Fast Trips: A Scalable Insertion Operator Approach for Ridesharing over Time-Dependent Road Networks

Department of Computer Science

Date & location

• Wednesday, April 23, 2025

• 12:00 P.M.

• Engineering Computer Science Building

• Room 468 and Virtual

Reviewers

Supervisory Committee

• Dr. Sean Chester, Department of Computer Science, University of Victoria (Co-Supervisor)

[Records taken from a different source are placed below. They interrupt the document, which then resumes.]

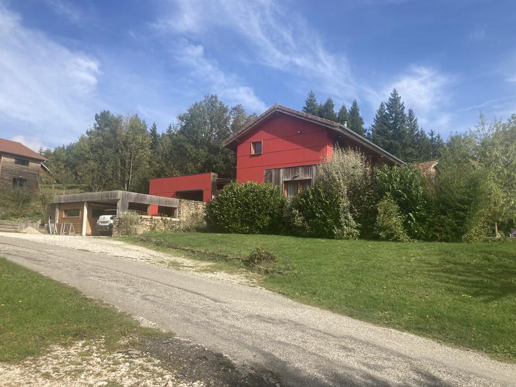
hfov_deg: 63.4
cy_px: 194
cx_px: 258
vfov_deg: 49.7
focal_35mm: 28
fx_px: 417
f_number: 1.8
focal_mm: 3.99
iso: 20
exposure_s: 1/1656
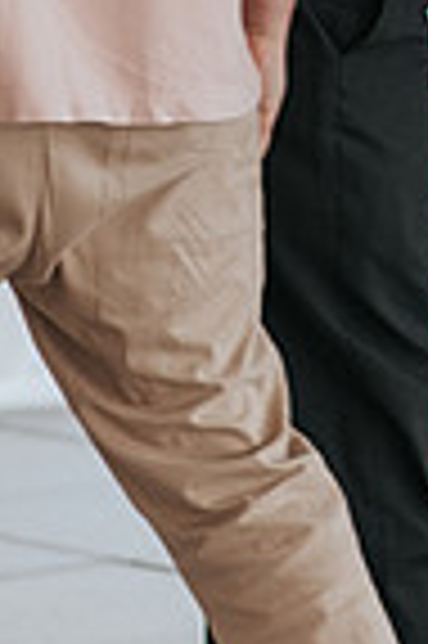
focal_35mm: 402
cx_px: 554
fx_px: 7186
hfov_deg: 3.4
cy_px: -270
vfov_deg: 5.1
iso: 400
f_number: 2.8
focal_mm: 85
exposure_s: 1/200
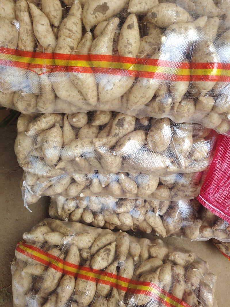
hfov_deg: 56.8
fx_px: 213
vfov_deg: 71.6
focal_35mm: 24
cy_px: 154
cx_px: 115
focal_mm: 5.25
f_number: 1.75
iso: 356
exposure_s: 1/900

• Dr. Mario Nascimento, Department of Computer Science, UVic (Co-Supervisor) 

External Examiner

• Dr. Lin Cai, Department of Electrical and Computer Engineering, University of Victoria 

Chair of Oral Examination

• Dr. Timothy Iles, School of Pacific and Asian Studies, UVic

   

Abstract

Effective Route planning for shared mobility (RPSM) is crucial for optimizing the goals of transportation services such as ridesharing, logistics, and food delivery. Route planning requires dynamically integrating new transportation requests into existing routes of transportation workers while accounting for real-world conditions such as traffic congestion, variable travel speeds, and changing demand patterns. A core component of dynamic route-planning systems is the insertion operator, a state-of-the-art method that integrates new transportation requests into existing worker routes with minimal additional travel time. Although effective and fast for route-planning simulations on static road networks, route-planning simulations experience significant performance degradation when applied to real world, time-dependent road networks (TDRNs), where travel times between roads fluctuate due to varying traffic conditions. This thesis addresses the scalability challenge by introducing an informed approach to partitioning the data used by the insertion operator into separate, disjoint batches. I propose a clustering method utilizing K-means clustering complemented by an opportunistic allocation of workers to clusters. This strategy reduces the large number of shortest path query invocations inherent to time dependent insertions, significantly decreasing RPSM simulation speeds without sacrificing, and in some cases even improving the quality of the solutions. Through extensive experimental evaluations using large-scale, real-world datasets from major Chinese cities, the proposed method is compared against the sequential time-dependent insertion operator. The results indicate a minimum of 7X acceleration in RPSM simulation times, with potential speedups up to 24X, while consistently matching or surpassing the original insertion operator in the solution quality. Furthermore, the flexibility of the clustering approach allows for customizable trade-offs between simulation speed and service quality, ensuring adaptability to diverse operational goals of transportation services. Ultimately, this thesis contributes a scalable, adaptable, and computationally efficient insertion operator framework capable of handling realistic scenarios in dynamic shared mobility environments, providing valuable tools for transportation and logistics companies seeking operational optimization.